Task item:
Only these lines are needed: the first line of the entries below through the line with "2. Next, look", each returned exactly.

Excerpted records:
*** Block opens ***
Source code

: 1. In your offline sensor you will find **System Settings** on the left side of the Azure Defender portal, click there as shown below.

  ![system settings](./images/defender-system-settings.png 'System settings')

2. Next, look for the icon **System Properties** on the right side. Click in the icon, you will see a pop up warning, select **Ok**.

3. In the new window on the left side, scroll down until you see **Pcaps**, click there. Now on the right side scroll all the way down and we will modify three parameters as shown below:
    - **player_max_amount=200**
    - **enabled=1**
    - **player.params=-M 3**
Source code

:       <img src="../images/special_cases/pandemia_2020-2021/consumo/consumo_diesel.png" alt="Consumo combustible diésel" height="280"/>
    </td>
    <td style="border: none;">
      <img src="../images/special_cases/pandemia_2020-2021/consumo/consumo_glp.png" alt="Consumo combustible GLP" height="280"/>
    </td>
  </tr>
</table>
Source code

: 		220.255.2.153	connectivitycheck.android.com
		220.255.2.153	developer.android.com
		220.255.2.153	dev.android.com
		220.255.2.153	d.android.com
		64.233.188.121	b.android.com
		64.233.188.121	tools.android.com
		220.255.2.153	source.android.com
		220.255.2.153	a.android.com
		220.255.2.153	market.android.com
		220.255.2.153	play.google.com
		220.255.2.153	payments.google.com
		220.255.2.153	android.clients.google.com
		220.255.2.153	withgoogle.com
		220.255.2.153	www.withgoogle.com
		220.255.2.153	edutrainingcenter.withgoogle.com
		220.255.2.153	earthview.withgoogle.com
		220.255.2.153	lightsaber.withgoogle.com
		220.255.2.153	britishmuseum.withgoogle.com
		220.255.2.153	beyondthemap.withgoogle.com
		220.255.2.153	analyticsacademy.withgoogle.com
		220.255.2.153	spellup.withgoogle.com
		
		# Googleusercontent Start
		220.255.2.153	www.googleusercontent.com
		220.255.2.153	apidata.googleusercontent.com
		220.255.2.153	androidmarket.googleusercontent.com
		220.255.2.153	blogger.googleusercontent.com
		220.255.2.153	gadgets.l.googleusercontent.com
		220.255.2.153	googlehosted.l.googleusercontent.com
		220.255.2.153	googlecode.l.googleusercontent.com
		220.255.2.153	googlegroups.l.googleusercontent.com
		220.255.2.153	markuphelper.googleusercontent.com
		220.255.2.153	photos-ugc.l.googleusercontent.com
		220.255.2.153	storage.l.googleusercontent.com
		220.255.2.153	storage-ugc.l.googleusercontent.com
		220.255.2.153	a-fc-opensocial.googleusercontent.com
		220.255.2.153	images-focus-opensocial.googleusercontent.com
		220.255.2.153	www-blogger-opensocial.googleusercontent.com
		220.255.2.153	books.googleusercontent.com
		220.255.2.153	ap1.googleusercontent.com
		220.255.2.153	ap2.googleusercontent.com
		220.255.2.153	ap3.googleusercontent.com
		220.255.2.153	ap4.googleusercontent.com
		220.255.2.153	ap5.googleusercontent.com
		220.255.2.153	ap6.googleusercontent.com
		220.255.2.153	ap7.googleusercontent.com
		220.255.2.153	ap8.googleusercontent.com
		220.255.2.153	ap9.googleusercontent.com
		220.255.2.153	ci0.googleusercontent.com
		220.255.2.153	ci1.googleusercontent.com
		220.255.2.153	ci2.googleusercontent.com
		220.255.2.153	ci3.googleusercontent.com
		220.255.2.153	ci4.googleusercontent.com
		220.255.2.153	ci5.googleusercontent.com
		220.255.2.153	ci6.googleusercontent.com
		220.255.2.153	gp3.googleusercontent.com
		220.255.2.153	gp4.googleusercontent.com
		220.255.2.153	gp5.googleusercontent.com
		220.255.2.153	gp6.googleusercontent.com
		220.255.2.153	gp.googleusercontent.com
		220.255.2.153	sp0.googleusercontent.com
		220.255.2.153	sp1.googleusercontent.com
*** Block closes ***
Task result:
Source code

: 1. In your offline sensor you will find **System Settings** on the left side of the Azure Defender portal, click there as shown below.

  ![system settings](./images/defender-system-settings.png 'System settings')

2. Next, look for the icon **System Properties** on the right side. Click in the icon, you will see a pop up warning, select **Ok**.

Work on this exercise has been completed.